Wobei das nicht notwendigerweise bedeutet, dass sich alle permanent engagieren müssen, wie das Markt Schwabener Beispiel zeigt. Deren durch eine Privatinitiative entstandene Verbindung mit der italienischen Stadt Ostra besteht seit 2003; die zahlreichen Aktivitäten auf beiden Seiten wurden bis vor einem Jahr von einem Komitee organisiert. Nun aber geschieht dies in Form eines Aktivkreises im Bereich "Kunst und Kultur", unter dem Dach eines übergeordneten Fördervereins.
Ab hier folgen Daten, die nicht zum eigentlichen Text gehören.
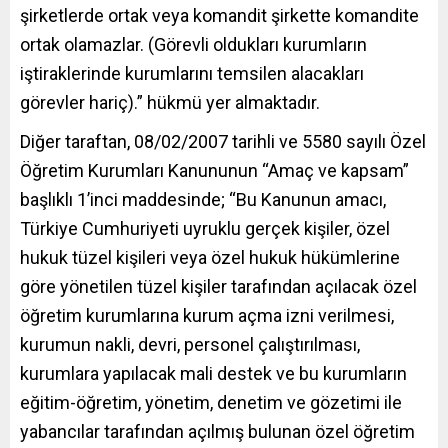
şirketlerde ortak veya komandit şirkette komandite
ortak olamazlar. (Görevli oldukları kurumların
iştiraklerinde kurumlarını temsilen alacakları
görevler hariç).” hükmü yer almaktadır.
Diğer taraftan, 08/02/2007 tarihli ve 5580 sayılı Özel
Öğretim Kurumları Kanununun “Amaç ve kapsam”
başlıklı 1’inci maddesinde; “Bu Kanunun amacı,
Türkiye Cumhuriyeti uyruklu gerçek kişiler, özel
hukuk tüzel kişileri veya özel hukuk hükümlerine
göre yönetilen tüzel kişiler tarafından açılacak özel
öğretim kurumlarına kurum açma izni verilmesi,
kurumun nakli, devri, personel çalıştırılması,
kurumlara yapılacak mali destek ve bu kurumların
eğitim-öğretim, yönetim, denetim ve gözetimi ile
yabancılar tarafından açılmış bulunan özel öğretim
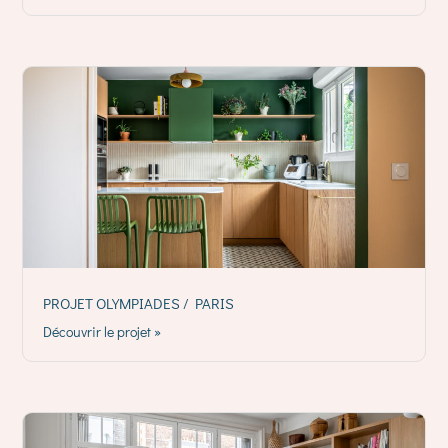
PROJET OLYMPIADES / PARIS
Découvrir le projet »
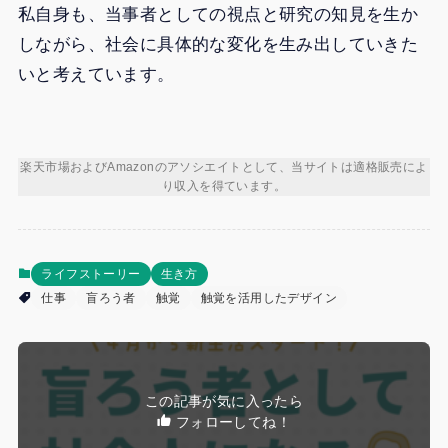
私自身も、当事者としての視点と研究の知見を生か
しながら、社会に具体的な変化を生み出していきた
いと考えています。
楽天市場およびAmazonのアソシエイトとして、当サイトは適格販売によ
り収入を得ています。
ライフストーリー
生き方
仕事
盲ろう者
触覚
触覚を活用したデザイン
この記事が気に入ったら
フォローしてね！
Wer Lust hat, macht mit, und wenn Not am Mann ist, sind mehr als genügend helfende Hände am Start, wie Bernhard Wieser und Silke Staab-Thuro berichten.

In Zukunft wollen sich die Komitees gegenseitig besuchen

Auch die Vernetzung mit anderen Markt Schwabener Akteuren klappt offenbar reibungslos: Als die italienische Partnergemeinde kürzlich von einer Flutkatastrophe heimgesucht wurde, konnte unter Mitwirkung verschiedenster Gruppen eine Benefizabend veranstaltet werden. Mit privaten Spenden sind so mehr als 12 000 Euro zusammengekommen.

Wenn solche Dinge noch funktionieren, dann ist das Konzept der Städtepartnerschaft mit Sicherheit nicht überholt. Das sehen auch die Teilnehmenden dieses Abends so, die sich nach fast dreieinhalb Stunden mit dem Vorsatz verabschieden, in Kontakt zu bleiben und sich bei den diversen Events gegenseitig zu besuchen.